East Hampton Town Supervisor Peter Van Scoyoc explained things from his vantage point when he said, “We are working with our Town attorneys and outside consultants City Scape to update the town’s wireless code, which is currently outdated and does not reflect several changes in FCC regulations. We will likely reorganize all wireless regs into a separate code chapter with land use boards still having review authority. In addition to code updates, we will continue working on a wireless master plan with the goal of improving service throughout the town. Our Town-wide survey results should show overwhelming support for better service. Our task is to figure out how to reach this goal.”

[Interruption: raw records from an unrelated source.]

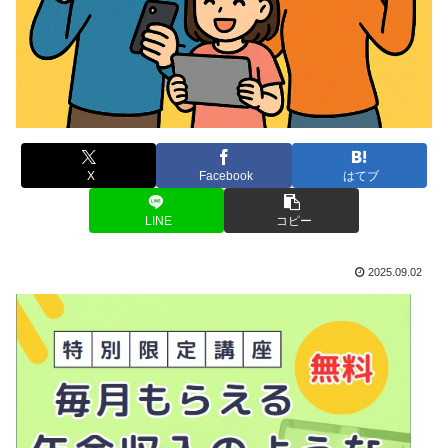
X
Facebook
はてブ
LINE
コピー
2025.09.02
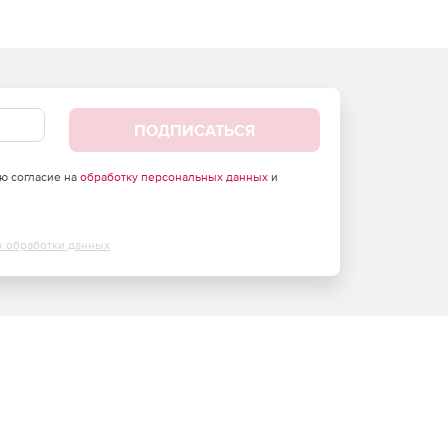
ПОДПИСАТЬСЯ
аю согласие на
обработку персональных данных
и
х обработки данных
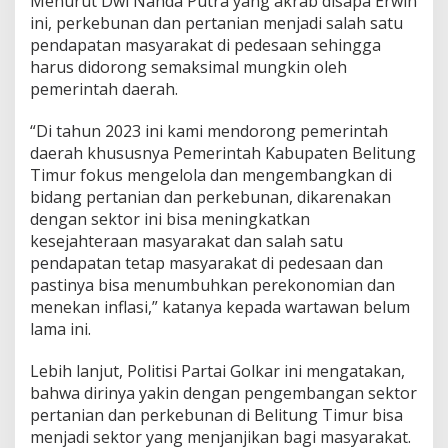
Menurut Dwi Nanda Putra yang akrab disapa Erwin
d
ini, perkebunan dan pertanian menjadi salah satu
a
pendapatan masyarakat di pedesaan sehingga
n
harus didorong semaksimal mungkin oleh
P
pemerintah daerah.
e
r
k
“Di tahun 2023 ini kami mendorong pemerintah
e
daerah khususnya Pemerintah Kabupaten Belitung
b
Timur fokus mengelola dan mengembangkan di
u
bidang pertanian dan perkebunan, dikarenakan
n
a
dengan sektor ini bisa meningkatkan
n
kesejahteraan masyarakat dan salah satu
pendapatan tetap masyarakat di pedesaan dan
pastinya bisa menumbuhkan perekonomian dan
menekan inflasi,” katanya kepada wartawan belum
lama ini.
Lebih lanjut, Politisi Partai Golkar ini mengatakan,
bahwa dirinya yakin dengan pengembangan sektor
pertanian dan perkebunan di Belitung Timur bisa
menjadi sektor yang menjanjikan bagi masyarakat.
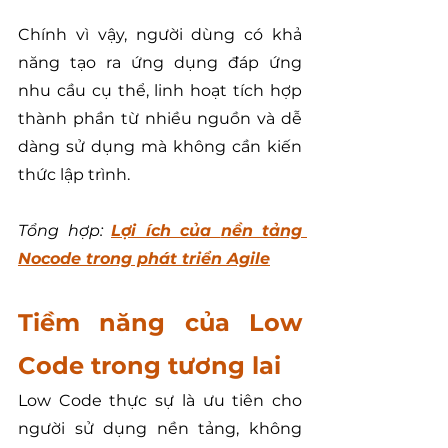
Chính vì vậy, người dùng có khả 
năng tạo ra ứng dụng đáp ứng 
nhu cầu cụ thể, linh hoạt tích hợp 
thành phần từ nhiều nguồn và dễ 
dàng sử dụng mà không cần kiến 
thức lập trình.
Tổng hợp: 
Lợi ích của 
nền tảng 
Nocode trong phát triển Agile
Tiềm năng của Low 
Code trong tương lai
Low Code thực sự là ưu tiên cho 
người sử dụng nền tảng, không 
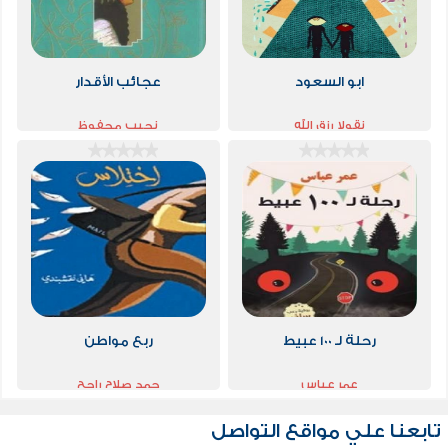
ابو السعود
عجائب الأقدار
نقولا رزق الله
نجيب محفوظ
رحلة لـ 100 عبيط
ربع مواطن
عمر عباس
حمد صلاح راجح
تابعنا علي مواقع التواصل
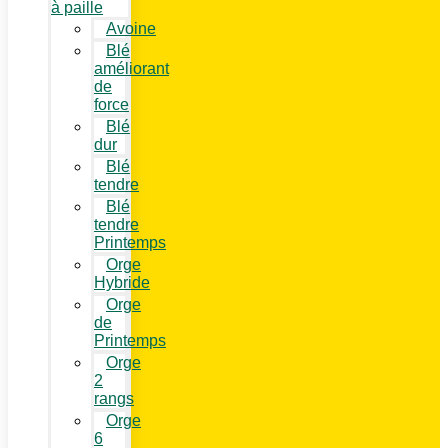
à paille
Avoine
Blé
améliorant
de
force
Blé
dur
Blé
tendre
Blé
tendre
Printemps
Orge
Hybride
Orge
de
Printemps
Orge
2
rangs
Orge
6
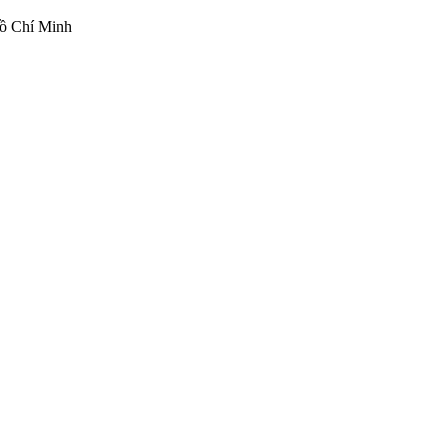
ồ Chí Minh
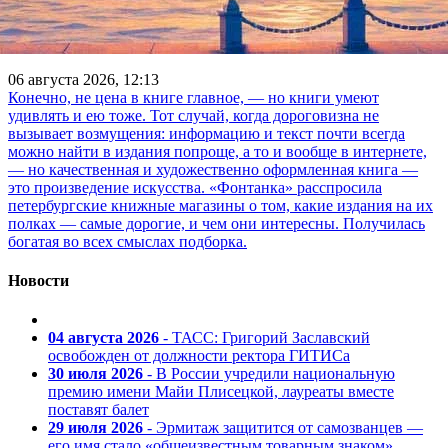
Какие книги — самые дорогие в
магазинах Петербурга?
06 августа 2026, 12:13
Конечно, не цена в книге главное, — но книги умеют
удивлять и ею тоже. Тот случай, когда дороговизна не
вызывает возмущения: информацию и текст почти всегда
можно найти в издания попроще, а то и вообще в интернете,
— но качественная и художественно оформленная книга —
это произведение искусства. «Фонтанка» расспросила
петербургские книжные магазины о том, какие издания на их
полках — самые дорогие, и чем они интересны. Получилась
богатая во всех смыслах подборка.
Новости
04 августа 2026
- ТАСС: Григорий Заславский
освобожден от должности ректора ГИТИСа
30 июля 2026
- В России учредили национальную
премию имени Майи Плисецкой, лауреаты вместе
поставят балет
29 июля 2026
- Эрмитаж защитится от самозванцев —
его имя стало «общеизвестным товарным знаком»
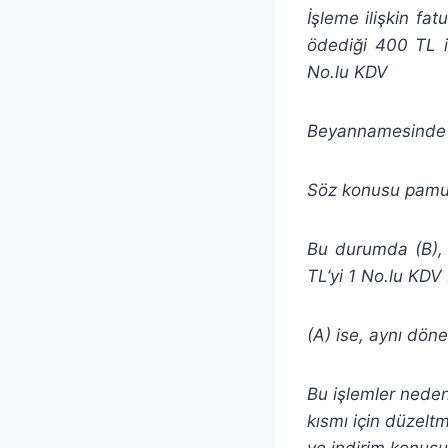
İşleme ilişkin fat
ödediği 400 TL i
No.lu KDV
Beyannamesinde i
Söz konusu pamuğu
Bu durumda (B), 
TL’yi 1 No.lu KDV
(A) ise, aynı dö
Bu işlemler neden
kısmı için düzeltm
ve indirim konusu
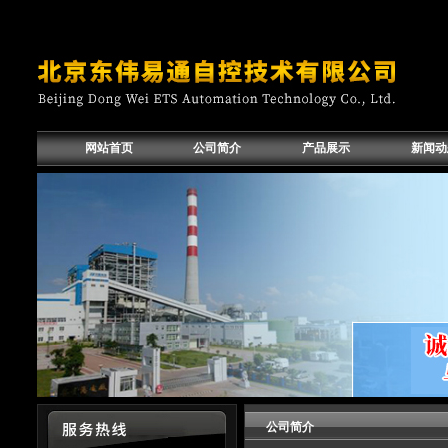
网站首页
公司简介
产品展示
新闻动
公司简介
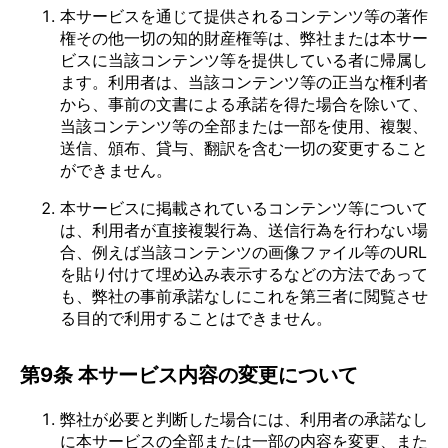
本サービスを通じて提供されるコンテンツ等の著作
権その他一切の知的財産権等は、弊社または本サー
ビスに当該コンテンツ等を提供している者に帰属し
ます。利用者は、当該コンテンツ等の正当な権利者
から、事前の文書による承諾を得た場合を除いて、
当該コンテンツ等の全部または一部を使用、複製、
送信、頒布、貸与、翻訳を含む一切の変更すること
ができません。
本サービスに掲載されているコンテンツ等について
は、利用者が直接複製行為、送信行為を行わない場
合、例えば当該コンテンツの画像ファイル等のURL
を貼り付けて埋め込み表示するなどの方法であって
も、弊社の事前承諾なしにこれを第三者に閲覧させ
る目的で利用することはできません。
第9条 本サービス内容の変更について
弊社が必要と判断した場合には、利用者の承諾なし
に本サービスの全部または一部の内容を変更、また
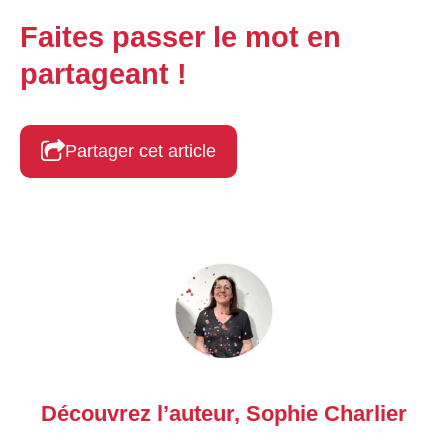
Faites passer le mot en
partageant !
Partager cet article
Découvrez l’auteur,
Sophie Charlier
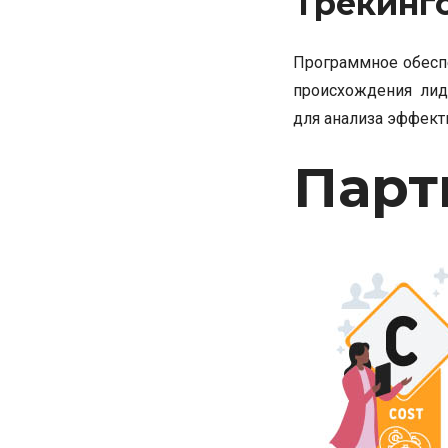
Трекинг
Программное обеспе
происхождения лид
для анализа эффект
Парт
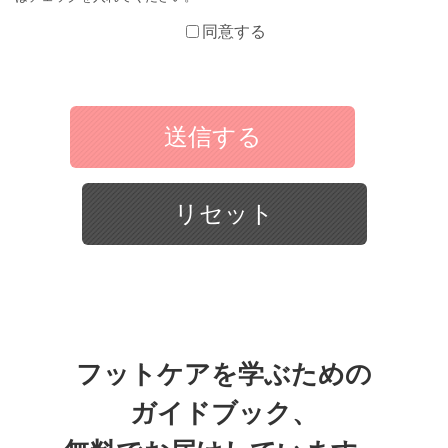
同意する
フットケアを学ぶための
ガイドブック、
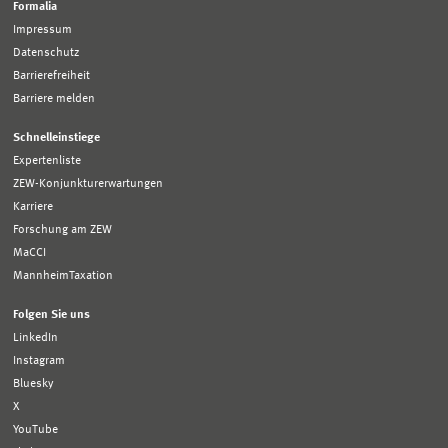
Formalia
Impressum
Datenschutz
Barrierefreiheit
Barriere melden
Schnelleinstiege
Expertenliste
ZEW-Konjunkturerwartungen
Karriere
Forschung am ZEW
MaCCI
MannheimTaxation
Folgen Sie uns
LinkedIn
Instagram
Bluesky
X
YouTube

Also realizing the importance of the situation is Southampton Town Supervisor Jay Schneiderman who said, “The world has changed. People are dependent on cellular communications for everything from calling 911 to streaming video on their phones. A lot of people are working from home and need reliable cell service. There are too many dead zones throughout the Hamptons where service is sporadic or non-existent. But it is still difficult to site new cell towers. There is always opposition because of visual impacts, and the regulatory structure is challenging. I’m hoping with the rollout of 5G, we will have improved service without the visual issues associated with cell towers. The 5G infrastructure is much closer to the ground.”
It may be logical to conclude that the “not on my block,” issue is somewhat of a reason for the lack of cell towers being erected all over to fill the need. Hopefully, the new 5G reality at hand will help efficient capacity rise. Obviously, the community leaders of the east end know the problem and are working on it.